Non rispondiamo invece alle squalide insinuazione e alla totale mancanza di rispetto degli altri di cui è farcito il post del Dr. Marescotti, che attengono alla sua personale cifra morale e professionale, sulla quale non abbiamo alcuna intenzione di entrare.

Rimane il fatto che la nostra azione politica, con tutti i suoi limiti, è tesa esclusivamente all’interesse collettivo, che è quello di avere una maggiore tutela penale dell’ambiente. Un’azione che conduciamo da sempre con uno spirto collaborativo, a-ideologico e realistico.
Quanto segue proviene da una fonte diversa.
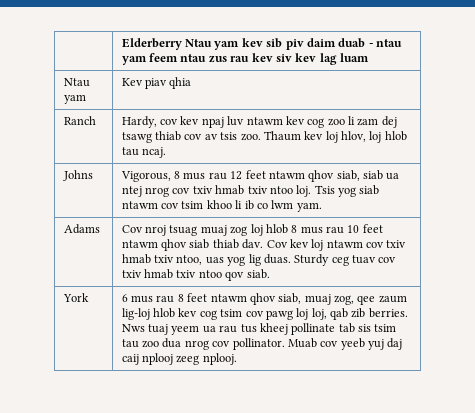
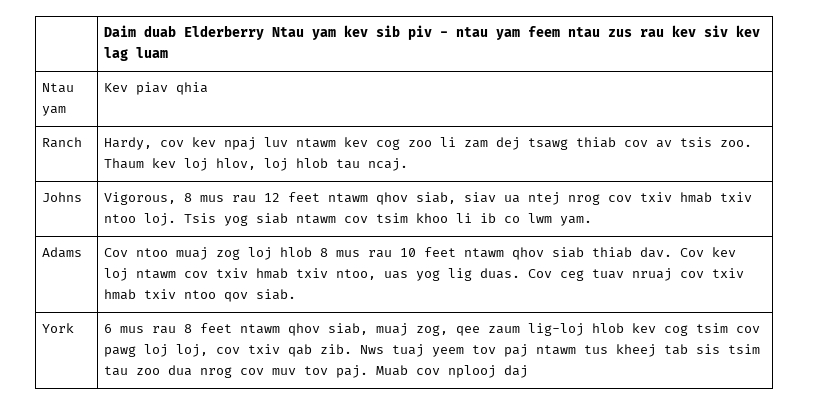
(121, 44) | -> [104,25,177,37] | Daim duab
[306,38,366,48] daim duab -> (433, 32) none
[363,170,384,180] siab -> [464,192,497,203] siav
[145,225,198,236] nroj tsuag -> [136,248,169,257] ntoo
[294,254,330,266] Sturdy -> [528,269,553,278] Cov
(377, 259) none -> [632,268,673,281] nruaj
[330,308,408,320] [121,324,238,335] qab zib berries. Nws tuaj yeem ua rau -> [216,344,577,357] cov txiv qab zib. Nws tuaj yeem tov paj ntawm
[291,323,336,335] pollinate -> (657, 350) none
[232,338,403,350] [121,353,237,365] pollinator. Muab cov yeeb yuj daj caij nplooj zeeg nplooj. -> [272,365,529,378] muv tov paj. Muab cov nplooj daj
Non ci piacciono la gare a chi è il più bravo e probo di tutti. Sotto questo aspetto, lasceremmo volentieri lo scettro del più intelligente e probo di tutti al Presidente Marescotti in cambio di questa minima riforma del diritto penale in campo ambientale. Vorremmo, molto semplicemente, che chi inquina paghi e non la faccia franca nelle aule di giustizia, come accade oggi. Quindi favorevoli a tutte le critiche propositive (non ce n’è traccia nel post del Dr. Marescotti, a differenza invece di un analogo post sempre su Il Fatto quotidiano pubblicato negli stessi giorni dall’avvocato Stefano Palmisano, nella sostanza favorevole alla riforma), rigettiamo tutto il resto.